Work to be completed ->
The reply should contain each record below, returned exactly as given.

::: Data in this exercise :::

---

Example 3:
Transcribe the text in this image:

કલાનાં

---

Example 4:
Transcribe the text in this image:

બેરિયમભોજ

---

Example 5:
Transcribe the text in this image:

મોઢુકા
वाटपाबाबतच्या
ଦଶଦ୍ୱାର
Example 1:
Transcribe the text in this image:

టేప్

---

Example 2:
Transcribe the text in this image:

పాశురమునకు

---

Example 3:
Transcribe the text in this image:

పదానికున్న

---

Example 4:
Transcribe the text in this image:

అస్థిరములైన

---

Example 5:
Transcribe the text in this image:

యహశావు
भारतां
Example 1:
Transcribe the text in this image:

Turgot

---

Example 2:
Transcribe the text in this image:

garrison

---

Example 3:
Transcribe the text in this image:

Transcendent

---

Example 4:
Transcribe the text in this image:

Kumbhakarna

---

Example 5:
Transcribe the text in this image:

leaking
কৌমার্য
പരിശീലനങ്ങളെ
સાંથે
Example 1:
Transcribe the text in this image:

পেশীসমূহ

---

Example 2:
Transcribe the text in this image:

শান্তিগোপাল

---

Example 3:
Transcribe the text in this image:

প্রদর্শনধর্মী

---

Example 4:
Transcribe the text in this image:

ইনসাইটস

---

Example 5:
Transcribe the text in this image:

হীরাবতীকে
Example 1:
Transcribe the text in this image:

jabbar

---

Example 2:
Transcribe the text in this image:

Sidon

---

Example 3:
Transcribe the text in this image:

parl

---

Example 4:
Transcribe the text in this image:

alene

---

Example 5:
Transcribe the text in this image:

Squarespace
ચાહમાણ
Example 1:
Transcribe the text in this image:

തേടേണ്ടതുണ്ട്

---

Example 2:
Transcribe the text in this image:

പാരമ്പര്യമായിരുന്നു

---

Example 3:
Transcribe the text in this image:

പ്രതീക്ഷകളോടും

:::

Answer area ->
---

Example 3:
Transcribe the text in this image:

કલાનાં

---

Example 4:
Transcribe the text in this image:

બેરિયમભોજ

---

Example 5:
Transcribe the text in this image:

મોઢુકા
वाटपाबाबतच्या
ଦଶଦ୍ୱାର
Example 1:
Transcribe the text in this image:

టేప్

---

Example 2:
Transcribe the text in this image:

పాశురమునకు

---

Example 3:
Transcribe the text in this image:

పదానికున్న

---

Example 4:
Transcribe the text in this image:

అస్థిరములైన

---

Example 5:
Transcribe the text in this image:

యహశావు
भारतां
Example 1:
Transcribe the text in this image:

Turgot

---

Example 2:
Transcribe the text in this image:

garrison

---

Example 3:
Transcribe the text in this image:

Transcendent

---

Example 4:
Transcribe the text in this image:

Kumbhakarna

---

Example 5:
Transcribe the text in this image:

leaking
কৌমার্য
പരിശീലനങ്ങളെ
સાંથે
Example 1:
Transcribe the text in this image:

পেশীসমূহ

---

Example 2:
Transcribe the text in this image:

শান্তিগোপাল

---

Example 3:
Transcribe the text in this image:

প্রদর্শনধর্মী

---

Example 4:
Transcribe the text in this image:

ইনসাইটস

---

Example 5:
Transcribe the text in this image:

হীরাবতীকে
Example 1:
Transcribe the text in this image:

jabbar

---

Example 2:
Transcribe the text in this image:

Sidon

---

Example 3:
Transcribe the text in this image:

parl

---

Example 4:
Transcribe the text in this image:

alene

---

Example 5:
Transcribe the text in this image:

Squarespace
ચાહમાણ
Example 1:
Transcribe the text in this image:

തേടേണ്ടതുണ്ട്

---

Example 2:
Transcribe the text in this image:

പാരമ്പര്യമായിരുന്നു

---

Example 3:
Transcribe the text in this image:

പ്രതീക്ഷകളോടും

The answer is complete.